President Donald Trump has said the United States has resumed talks with the Taliban as he made an unannounced Thanksgiving visit to U.S. troops in Afghanistan -- his first to the war-torn country since taking office in 2017.
"The Taliban wants to make a deal and we’re meeting with them,” he told reporters at Bagram Airfield, north of Kabul, on November 28. "We’re saying it has to be a cease-fire and they didn’t want to do a cease-fire and now they do want to do a cease-fire."
"It'll probably work out that way," he said.
Trump's trip comes a week after the release of two Western hostages from Taliban custody in exchange for three high-ranking Taliban prisoners raised hopes for a revival of peace talks.
The United States and the Taliban had been talking in a bid to put an end to the 18-year Afghan conflict for almost a year before Trump called off the talks in September.
Reuters reported that Taliban officials told the news agency the group had been holding meetings with senior U.S. officials in Doha since last weekend, adding they could soon resume formal peace talks.
"Our stance is still the same. If peace talks start, it will be resumed from the stage where it had stopped," Taliban spokesman Zabihullah Mujahid told Reuters on November 28, shortly after Trump said the talks were back on.
Russia's special envoy for Afghanistan, Zamir Kabulov, welcomed Trump’s statement, telling TASS it was "high time to renew negotiations with members of the Taliban movement and end this drawn-out process."
In Bagram, Trump acknowledged U.S. troop levels were "substantially" coming down, but insisted that "we’re going to stay until such time as we have a deal or we have total victory, and they want to make a deal very badly."
There are roughly 13,000 U.S. troops in Afghanistan, as well as European forces participating in the NATO-led Resolute Support mission.
Afghan President Ashraf Ghani's team last month released a seven-point proposal aimed at building on the U.S.-Taliban talks.
However, observers have questioned whether certain proposals in the plan -- including a call for a monthlong Taliban cease-fire before talks resume -- are feasible.
Also, the Taliban has so far refused to talk to the Afghan government, which it says is a U.S. puppet.
Trump was greeted by U.S. Army General Mark Milley, chairman of the Joint Chiefs of Staff, upon his arrival at Bagram.
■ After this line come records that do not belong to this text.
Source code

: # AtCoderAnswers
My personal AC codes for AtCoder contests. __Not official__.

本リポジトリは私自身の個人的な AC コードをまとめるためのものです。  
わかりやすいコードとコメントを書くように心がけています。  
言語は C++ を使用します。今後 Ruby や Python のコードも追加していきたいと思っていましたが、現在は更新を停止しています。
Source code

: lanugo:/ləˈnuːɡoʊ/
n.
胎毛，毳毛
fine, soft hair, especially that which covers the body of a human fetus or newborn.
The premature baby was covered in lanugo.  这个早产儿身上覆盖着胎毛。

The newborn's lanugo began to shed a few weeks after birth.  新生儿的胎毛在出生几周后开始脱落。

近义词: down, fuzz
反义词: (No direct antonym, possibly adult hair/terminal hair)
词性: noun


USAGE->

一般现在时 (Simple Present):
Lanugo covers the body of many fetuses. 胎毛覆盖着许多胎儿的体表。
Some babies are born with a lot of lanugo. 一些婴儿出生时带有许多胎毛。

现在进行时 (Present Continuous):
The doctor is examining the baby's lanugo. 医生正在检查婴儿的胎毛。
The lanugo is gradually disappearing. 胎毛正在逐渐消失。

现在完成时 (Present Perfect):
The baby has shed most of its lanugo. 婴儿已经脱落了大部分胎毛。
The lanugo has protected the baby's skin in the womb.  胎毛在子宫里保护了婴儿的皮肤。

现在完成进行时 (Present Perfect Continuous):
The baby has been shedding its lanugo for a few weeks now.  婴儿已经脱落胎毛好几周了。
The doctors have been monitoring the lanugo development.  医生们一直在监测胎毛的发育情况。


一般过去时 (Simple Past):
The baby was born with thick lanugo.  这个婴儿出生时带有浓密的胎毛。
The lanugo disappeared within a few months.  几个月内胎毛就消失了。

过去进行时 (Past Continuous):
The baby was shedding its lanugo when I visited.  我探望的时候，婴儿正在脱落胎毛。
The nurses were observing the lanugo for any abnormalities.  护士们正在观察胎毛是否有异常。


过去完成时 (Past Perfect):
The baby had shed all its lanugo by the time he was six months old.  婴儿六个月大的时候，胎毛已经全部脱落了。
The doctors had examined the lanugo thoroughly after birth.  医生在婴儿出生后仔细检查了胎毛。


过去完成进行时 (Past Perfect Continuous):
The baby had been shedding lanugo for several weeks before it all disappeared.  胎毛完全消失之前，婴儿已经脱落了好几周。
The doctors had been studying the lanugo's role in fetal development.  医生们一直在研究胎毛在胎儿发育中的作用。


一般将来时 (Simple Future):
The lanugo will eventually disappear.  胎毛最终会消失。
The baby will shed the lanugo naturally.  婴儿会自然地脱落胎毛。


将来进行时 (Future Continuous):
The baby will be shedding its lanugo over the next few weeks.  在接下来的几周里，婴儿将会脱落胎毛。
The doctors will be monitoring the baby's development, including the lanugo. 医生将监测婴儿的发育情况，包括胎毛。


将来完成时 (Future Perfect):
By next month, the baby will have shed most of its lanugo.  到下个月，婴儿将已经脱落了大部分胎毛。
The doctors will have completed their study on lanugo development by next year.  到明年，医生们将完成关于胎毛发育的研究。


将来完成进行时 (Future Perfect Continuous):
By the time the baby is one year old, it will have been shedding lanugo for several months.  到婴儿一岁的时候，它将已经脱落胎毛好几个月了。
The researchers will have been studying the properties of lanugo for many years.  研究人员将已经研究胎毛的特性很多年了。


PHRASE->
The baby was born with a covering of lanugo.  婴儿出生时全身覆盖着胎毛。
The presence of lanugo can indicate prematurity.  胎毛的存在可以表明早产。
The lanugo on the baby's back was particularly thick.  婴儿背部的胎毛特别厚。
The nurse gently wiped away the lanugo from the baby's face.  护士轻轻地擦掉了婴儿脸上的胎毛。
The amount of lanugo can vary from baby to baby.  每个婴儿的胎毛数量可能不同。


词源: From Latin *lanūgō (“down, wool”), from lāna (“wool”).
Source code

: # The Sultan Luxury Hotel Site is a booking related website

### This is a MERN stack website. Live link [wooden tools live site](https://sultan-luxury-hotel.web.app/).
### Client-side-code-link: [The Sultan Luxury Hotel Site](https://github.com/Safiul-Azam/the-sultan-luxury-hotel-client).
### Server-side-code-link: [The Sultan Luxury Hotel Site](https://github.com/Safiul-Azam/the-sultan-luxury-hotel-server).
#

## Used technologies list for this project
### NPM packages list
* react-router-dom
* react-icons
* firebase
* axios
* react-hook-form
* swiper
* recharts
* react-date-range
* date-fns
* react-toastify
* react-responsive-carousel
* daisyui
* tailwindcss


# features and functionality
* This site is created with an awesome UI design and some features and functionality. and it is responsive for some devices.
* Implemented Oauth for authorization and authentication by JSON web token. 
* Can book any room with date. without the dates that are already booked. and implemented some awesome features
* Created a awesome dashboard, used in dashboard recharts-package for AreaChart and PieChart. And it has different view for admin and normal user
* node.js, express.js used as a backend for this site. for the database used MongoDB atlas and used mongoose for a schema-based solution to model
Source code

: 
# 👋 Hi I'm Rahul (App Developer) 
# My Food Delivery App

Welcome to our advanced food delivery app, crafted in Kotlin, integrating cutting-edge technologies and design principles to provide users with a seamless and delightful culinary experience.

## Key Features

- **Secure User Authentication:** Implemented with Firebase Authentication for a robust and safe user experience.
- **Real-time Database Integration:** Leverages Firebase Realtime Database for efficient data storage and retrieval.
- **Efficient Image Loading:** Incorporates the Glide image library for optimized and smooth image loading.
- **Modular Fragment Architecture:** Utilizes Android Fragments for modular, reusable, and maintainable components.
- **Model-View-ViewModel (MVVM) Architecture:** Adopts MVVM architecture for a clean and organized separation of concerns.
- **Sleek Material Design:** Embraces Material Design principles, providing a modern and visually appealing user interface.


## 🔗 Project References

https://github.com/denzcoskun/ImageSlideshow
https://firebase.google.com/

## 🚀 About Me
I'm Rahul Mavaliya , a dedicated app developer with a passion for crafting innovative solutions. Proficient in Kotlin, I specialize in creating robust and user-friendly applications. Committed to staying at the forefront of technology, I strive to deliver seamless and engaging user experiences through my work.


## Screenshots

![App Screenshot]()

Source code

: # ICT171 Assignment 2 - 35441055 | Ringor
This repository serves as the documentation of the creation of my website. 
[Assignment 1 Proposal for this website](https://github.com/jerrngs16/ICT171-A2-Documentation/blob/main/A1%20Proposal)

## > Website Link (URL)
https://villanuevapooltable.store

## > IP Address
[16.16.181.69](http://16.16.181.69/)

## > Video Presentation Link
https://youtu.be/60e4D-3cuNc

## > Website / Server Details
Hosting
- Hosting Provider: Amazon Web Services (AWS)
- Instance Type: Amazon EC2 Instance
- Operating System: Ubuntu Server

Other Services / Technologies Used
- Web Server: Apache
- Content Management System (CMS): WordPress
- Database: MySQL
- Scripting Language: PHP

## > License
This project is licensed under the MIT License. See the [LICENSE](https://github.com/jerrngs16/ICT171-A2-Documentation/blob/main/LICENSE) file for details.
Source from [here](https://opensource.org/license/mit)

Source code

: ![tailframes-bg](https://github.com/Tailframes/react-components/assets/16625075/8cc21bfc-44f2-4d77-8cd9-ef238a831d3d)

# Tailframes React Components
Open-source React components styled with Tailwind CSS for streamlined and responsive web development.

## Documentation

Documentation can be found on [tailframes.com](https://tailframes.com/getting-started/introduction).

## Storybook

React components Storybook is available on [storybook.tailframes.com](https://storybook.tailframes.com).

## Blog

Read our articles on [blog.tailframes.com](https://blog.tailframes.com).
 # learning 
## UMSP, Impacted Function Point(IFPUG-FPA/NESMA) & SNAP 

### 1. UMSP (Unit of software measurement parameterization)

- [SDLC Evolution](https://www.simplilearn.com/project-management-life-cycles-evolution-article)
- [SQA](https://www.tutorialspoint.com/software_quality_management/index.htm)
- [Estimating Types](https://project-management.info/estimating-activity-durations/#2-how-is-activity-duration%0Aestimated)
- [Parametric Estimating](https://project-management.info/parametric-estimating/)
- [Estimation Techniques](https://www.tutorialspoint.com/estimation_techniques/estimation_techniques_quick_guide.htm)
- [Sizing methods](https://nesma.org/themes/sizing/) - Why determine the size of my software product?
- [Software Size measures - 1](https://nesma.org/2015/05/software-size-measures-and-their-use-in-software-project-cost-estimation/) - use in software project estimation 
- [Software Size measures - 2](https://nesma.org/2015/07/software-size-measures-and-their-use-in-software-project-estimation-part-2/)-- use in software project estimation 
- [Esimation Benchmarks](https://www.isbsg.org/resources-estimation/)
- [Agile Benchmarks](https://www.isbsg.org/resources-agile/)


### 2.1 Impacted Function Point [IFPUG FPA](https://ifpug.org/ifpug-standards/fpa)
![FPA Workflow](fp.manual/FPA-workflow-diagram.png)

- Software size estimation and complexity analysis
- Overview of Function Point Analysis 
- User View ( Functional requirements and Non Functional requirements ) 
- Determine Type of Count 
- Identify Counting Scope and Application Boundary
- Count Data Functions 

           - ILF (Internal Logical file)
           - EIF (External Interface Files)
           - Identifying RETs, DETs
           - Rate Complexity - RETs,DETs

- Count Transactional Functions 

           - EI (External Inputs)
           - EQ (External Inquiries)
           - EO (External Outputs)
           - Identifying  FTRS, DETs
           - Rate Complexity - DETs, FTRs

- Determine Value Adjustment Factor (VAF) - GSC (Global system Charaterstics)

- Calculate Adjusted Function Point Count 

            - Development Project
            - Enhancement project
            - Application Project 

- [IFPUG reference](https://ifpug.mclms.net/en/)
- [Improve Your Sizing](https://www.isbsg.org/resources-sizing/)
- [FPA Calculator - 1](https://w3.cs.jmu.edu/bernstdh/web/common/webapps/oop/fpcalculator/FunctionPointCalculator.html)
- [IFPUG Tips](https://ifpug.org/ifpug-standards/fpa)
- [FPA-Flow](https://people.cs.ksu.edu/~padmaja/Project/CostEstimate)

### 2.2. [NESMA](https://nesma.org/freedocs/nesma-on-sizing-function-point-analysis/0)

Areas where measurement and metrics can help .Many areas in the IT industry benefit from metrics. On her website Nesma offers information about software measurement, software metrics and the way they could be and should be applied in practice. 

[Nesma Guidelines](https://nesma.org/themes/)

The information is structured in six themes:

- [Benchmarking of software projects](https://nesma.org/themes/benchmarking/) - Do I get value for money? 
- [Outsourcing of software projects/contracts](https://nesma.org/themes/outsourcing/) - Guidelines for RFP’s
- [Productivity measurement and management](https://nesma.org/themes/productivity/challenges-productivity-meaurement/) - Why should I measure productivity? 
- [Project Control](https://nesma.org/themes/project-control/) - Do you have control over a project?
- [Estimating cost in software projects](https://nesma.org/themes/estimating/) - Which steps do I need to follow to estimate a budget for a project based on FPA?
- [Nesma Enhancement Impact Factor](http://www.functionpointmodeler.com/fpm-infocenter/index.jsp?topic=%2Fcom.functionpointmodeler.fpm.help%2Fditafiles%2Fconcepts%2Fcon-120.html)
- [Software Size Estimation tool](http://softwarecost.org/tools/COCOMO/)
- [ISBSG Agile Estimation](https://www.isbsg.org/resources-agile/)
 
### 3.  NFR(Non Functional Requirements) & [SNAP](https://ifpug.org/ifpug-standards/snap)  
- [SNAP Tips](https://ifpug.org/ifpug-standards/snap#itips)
Trump, who was accompanied by U.S. national-security adviser Robert O'Brien, met with Ghani, who officials said was given only a few hours’ notice of the visit.
The Afghan leader thanked Trump for pressing for "the type of peace that will ensure the gains of the past year and ensure your security and our security."
Later, Ghani wrote on Twitter that in "our bilateral meeting, we discussed the important progress we have jointly made in our military efforts in the battlefield, including crushing [Islamic State] in eastern Afghanistan. President Trump appreciated the tireless efforts of the Afghan security forces in this fight."
"Both sides underscored that if the Taliban are sincere in their commitment to reaching a peace deal, they must accept a cease-fire. We also emphasized that for any peace to last, terrorist safe havens outside Afghanistan must be dismantled," Ghani wrote.
During his visit to the base, Trump also served turkey to some U.S. troops and sat down to eat Thanksgiving dinner with them.